Re: MAMUSIE I DZIECIACZKI LIPCOWO- SIERPNIOWO- WRZEŚNIOWE 2010 CZ. 98 (135)
A w sezonie przedszkolnym planujecie jakies spotkania klubu, weekendowe np? My dzis raczej nie damy rady, bo juz obiecalam babci ze do niej przyjade, przez ten szpital dlugo mnie nie bylo. Przy...
rozwiń
A w sezonie przedszkolnym planujecie jakies spotkania klubu, weekendowe np? My dzis raczej nie damy rady, bo juz obiecalam babci ze do niej przyjade, przez ten szpital dlugo mnie nie bylo. Przy okazji wstapie do wrzeszcza do tego ciazowego bo musze sobie spodnie kupic.

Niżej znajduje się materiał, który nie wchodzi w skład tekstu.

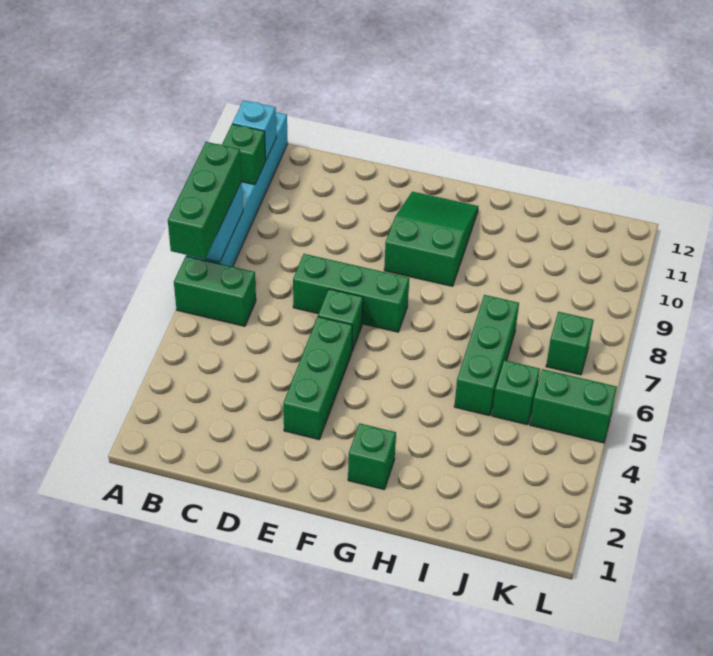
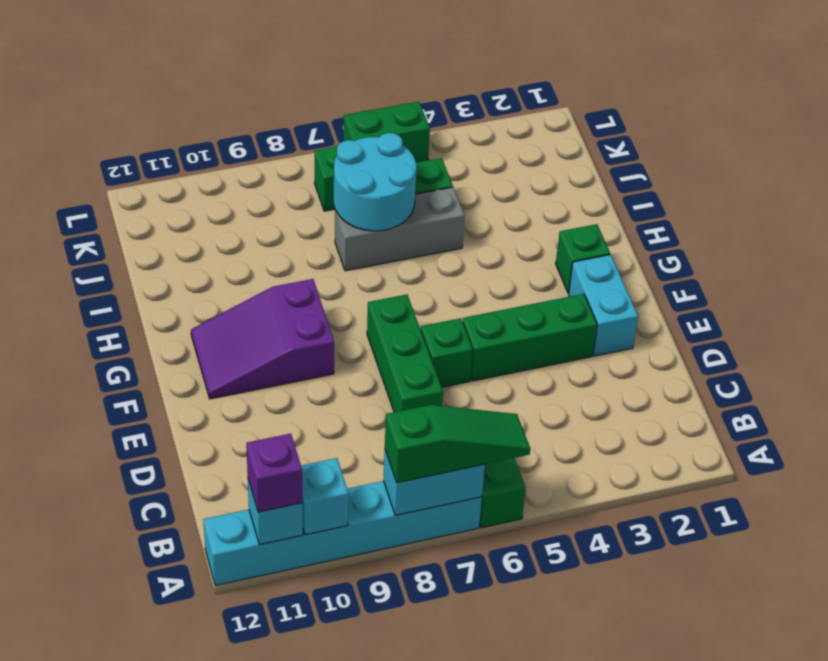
green 1x3 brick [168,142,242,259] -> green 1x3 slope [385,405,530,483]
green 1x1 brick [222,124,266,185] -> cyan 1x1 brick [301,458,349,535]
none -> purple 1x1 brick [246,434,302,512]
none -> cyan 1x2 brick [569,255,638,356]
green 2x3 slope [384,192,478,286] -> purple 2x3 slope [191,279,334,399]
green 1x3 brick [454,295,519,416] -> grey 1x3 brick [335,187,465,271]
none -> cyan 2x2 round brick [334,133,416,231]
green 1x2 brick [530,369,617,443] -> green 1x2 brick turned to [343,102,430,163]

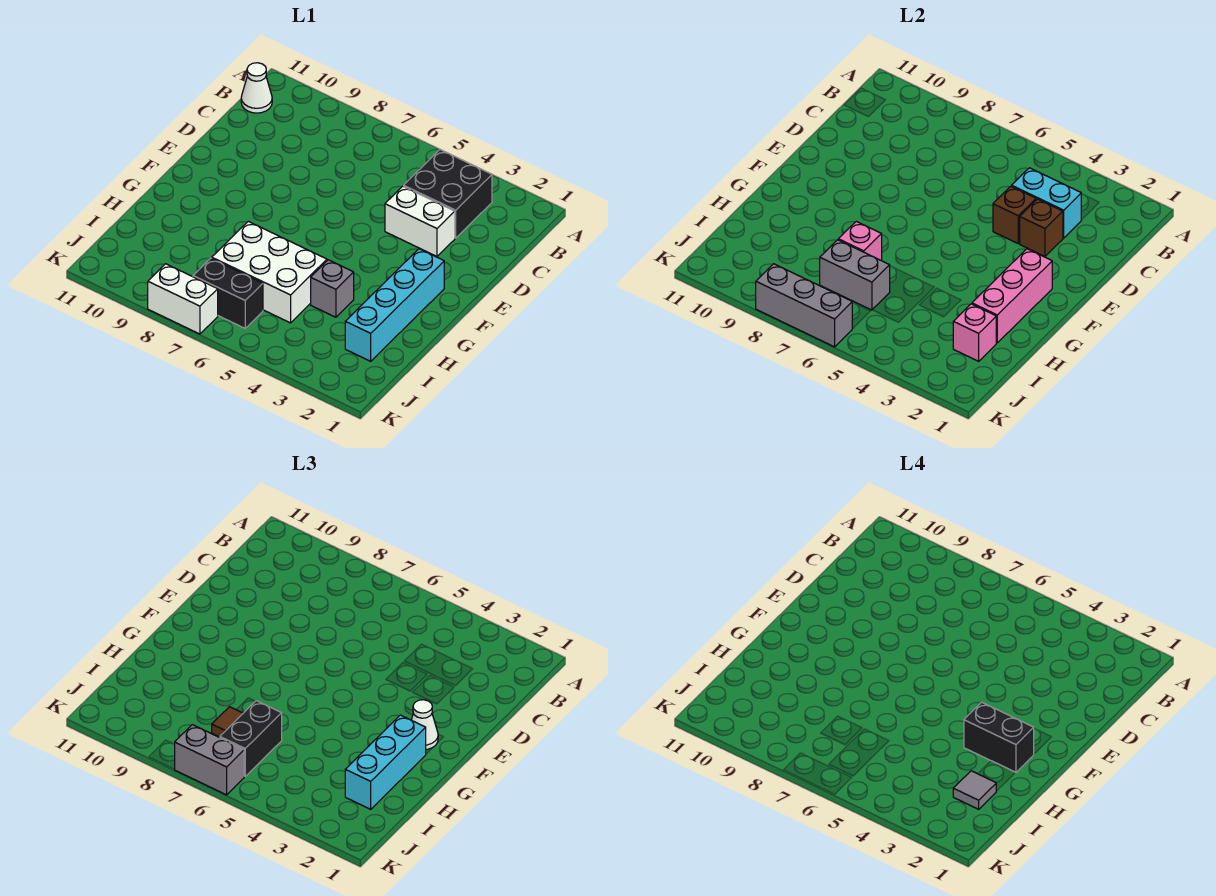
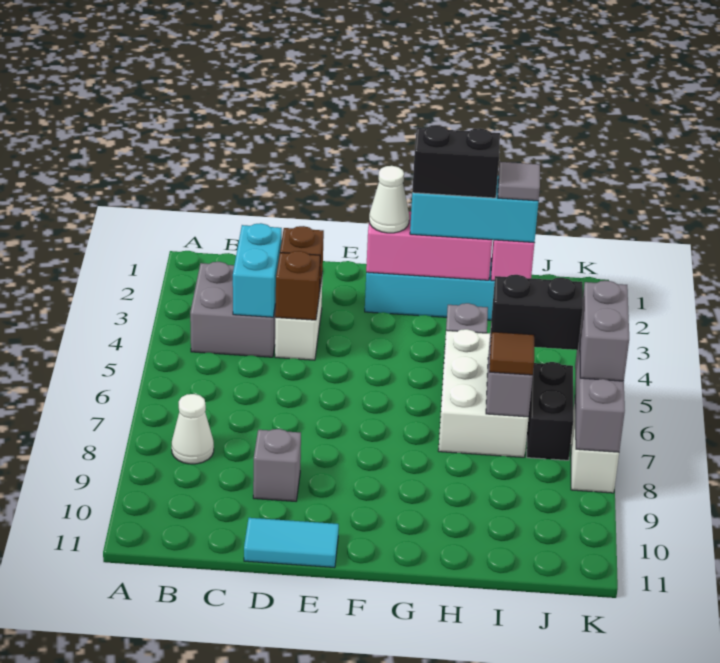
black 2x2 brick [404,150,492,238] -> grey 2x2 brick [190,262,276,357]
white 1x1 cone [241,63,272,113] -> white 1x1 cone moved to [172,394,214,464]
none -> grey 1x1 brick [253,429,301,501]
none -> cyan 1x2 tile [244,518,339,568]
black 1x2 brick [964,702,1034,773] -> black 1x2 brick turned to [412,126,500,198]
pink 1x1 brick [838,221,882,261] -> none

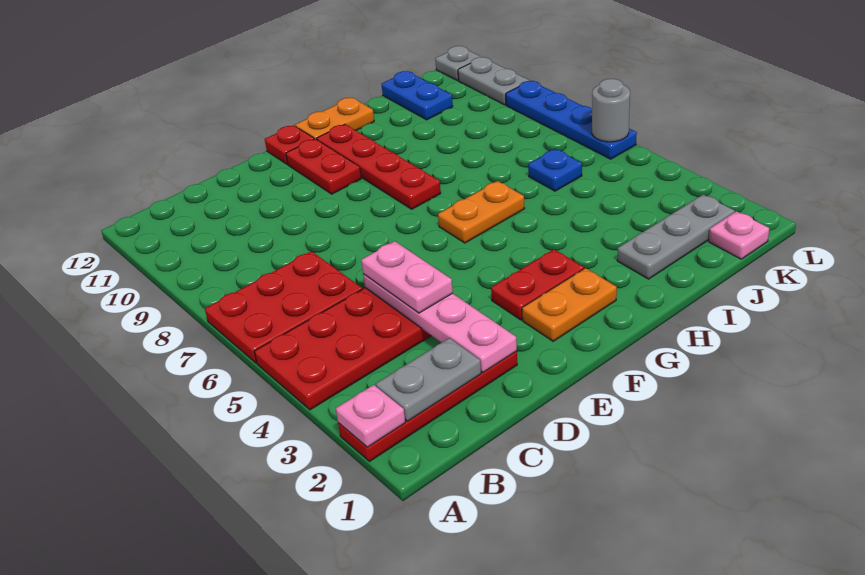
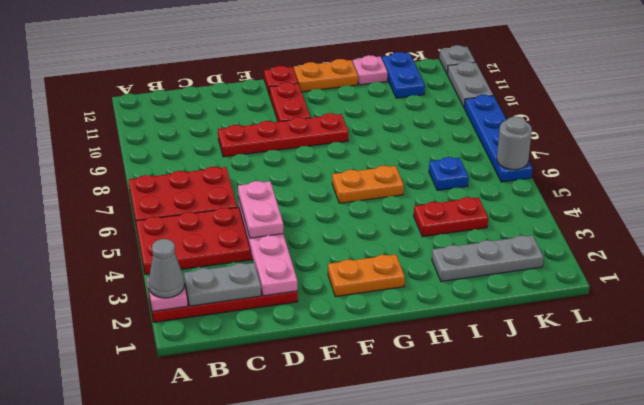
none -> grey 1x1 cone [149,239,184,298]
red 1x2 plate [491,249,584,320] -> red 1x2 plate moved to [414,197,488,237]
red 1x4 plate [317,124,441,209] -> red 1x4 plate turned to [218,113,348,157]
pink 1x1 plate [709,211,769,259] -> pink 1x1 plate moved to [353,55,388,85]

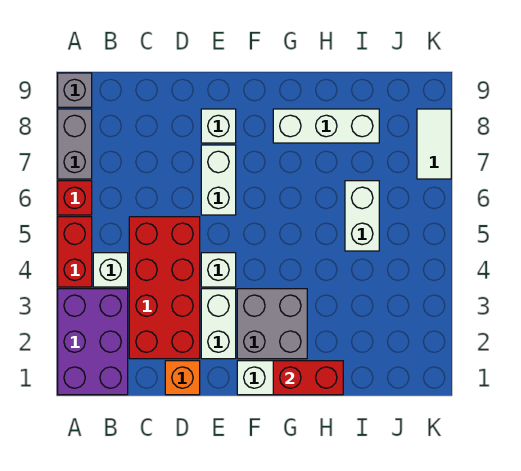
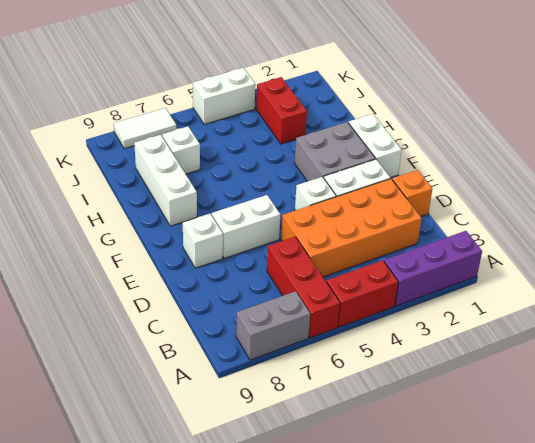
purple 2x3 brick [58,289,128,395] -> purple 1x3 brick [384,231,482,306]
red 1x1 brick [58,181,92,215] -> red 1x3 brick [267,237,340,338]
grey 1x1 brick [58,73,92,107] -> none
white 1x1 brick [93,253,128,287] -> white 1x1 brick moved to [162,127,200,174]
red 2x4 brick [129,217,200,359] -> orange 2x4 brick [281,179,422,277]
red 1x2 brick [273,361,343,395] -> red 1x2 brick moved to [256,77,307,144]
white 1x2 brick [345,181,379,251] -> white 1x2 brick moved to [193,68,255,124]

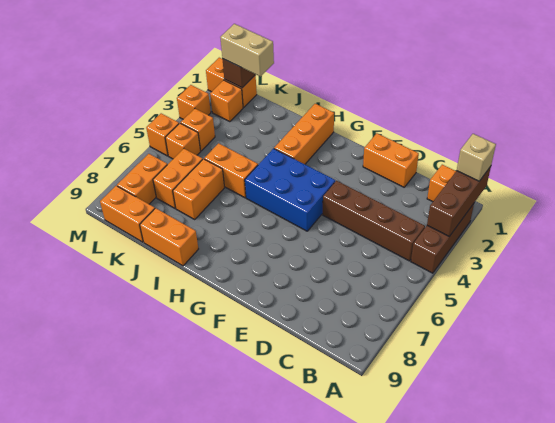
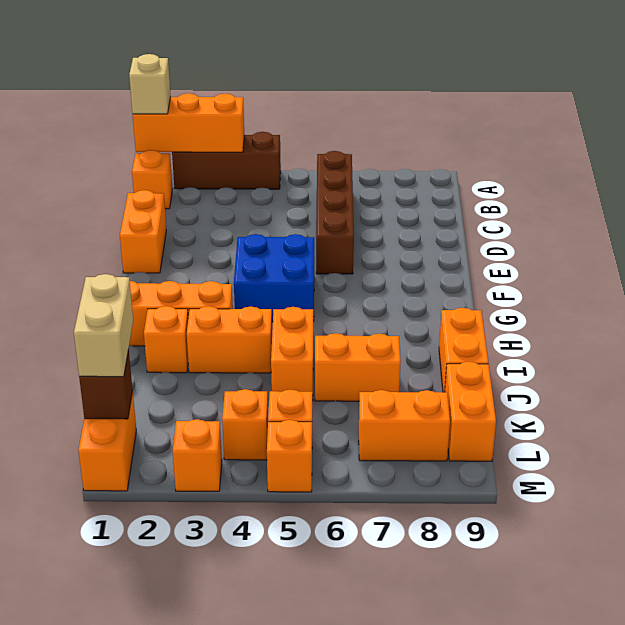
brown 1x3 brick [427,166,491,236] -> orange 1x3 brick [133,93,244,152]
brown 1x4 brick [323,181,425,261] -> brown 1x4 brick moved to [316,151,354,274]
blue 2x3 brick [245,149,335,231] -> blue 2x2 brick [234,234,314,321]
orange 1x2 brick [153,149,203,208] -> orange 1x2 brick moved to [187,306,272,373]
orange 1x1 brick [210,80,243,122] -> orange 1x1 brick moved to [144,306,188,373]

Jesli chodzi o porody to w Szwajcarii jest w ogole super. Rodzaca ma swoja sale z lazienka, pilkami, sako, jakas drabinka jest. Ja musialam urodzic, mimo ze to byla polowa ciazy to mialam bolesne skurcze i pytali czy chce znieczulenie, czy epidural czy cos lzejszego na poczatek, dawali co chcialam. Polozna masowala mi krzyz, mowila lagodnym glosem. Mysle ze dzieki temu ze mnie traktowali jak czlowieka i byli bardzo mili i wspolczujacy to jakos latwiej to przeszlam, nikt nie powiedzial ze nie ma sie co mazac, ze to nic, tak jakby to pewnie bylo u nas, jak czytalam historie kobiet ktore poronily to wlos sie jezy na glowie jak je traktowali u nas w szpitalach:( Jak mialam pozniej lyzeczkowanie to mezowi przynosili herbate i jakies cukierki energetyczne, nie mowiac o tym ze jakbym chciala tam rodzic to sama decyduje czy sn czy cc. Takze wydaje mi sie ze u nas to jeszcze daleko do takiego ludzkiego traktowania pacjentow.